Examine each line of the data. Copy those that contain the string "гороха".
··· Material supplied
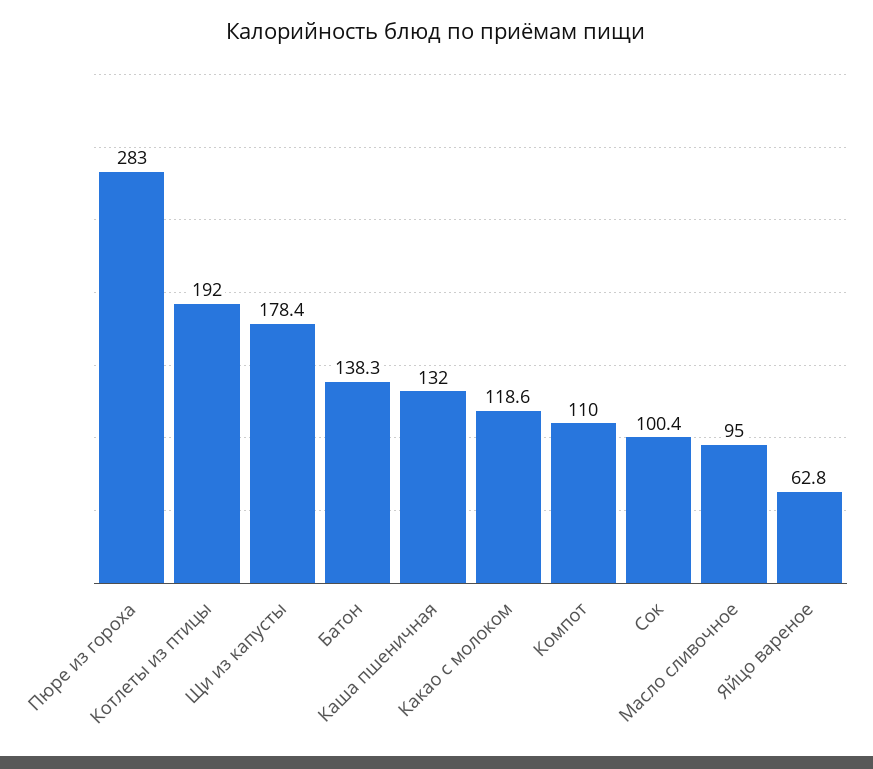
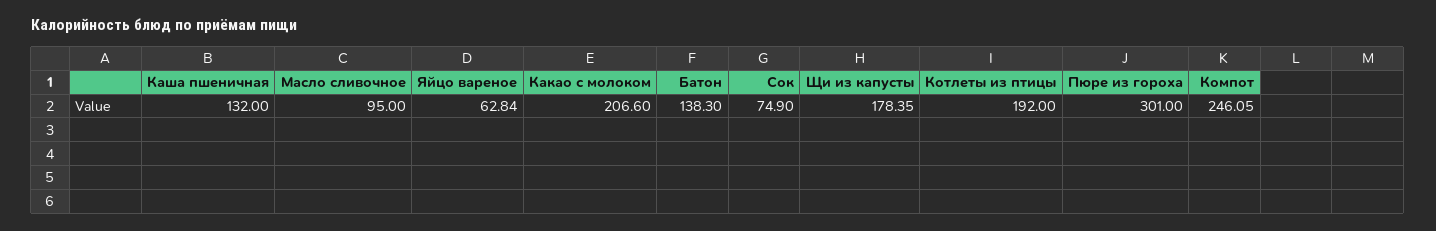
  {
-   "Пюре из гороха": 283,
+   "Пюре из гороха": 301,
    "Котлеты из птицы": 192,
    "Щи из капусты": 178.35,
    "Батон": 138.3,
    "Каша пшеничная": 132,
-   "Какао с молоком": 118.6,
+   "Какао с молоком": 206.6,
-   "Компот": 110,
+   "Компот": 246.05,
-   "Сок": 100.4,
+   "Сок": 74.9,
    "Масло сливочное": 95,
    "Яйцо вареное": 62.84
  }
······
Problem solution:
-   "Пюре из гороха": 283,
+   "Пюре из гороха": 301,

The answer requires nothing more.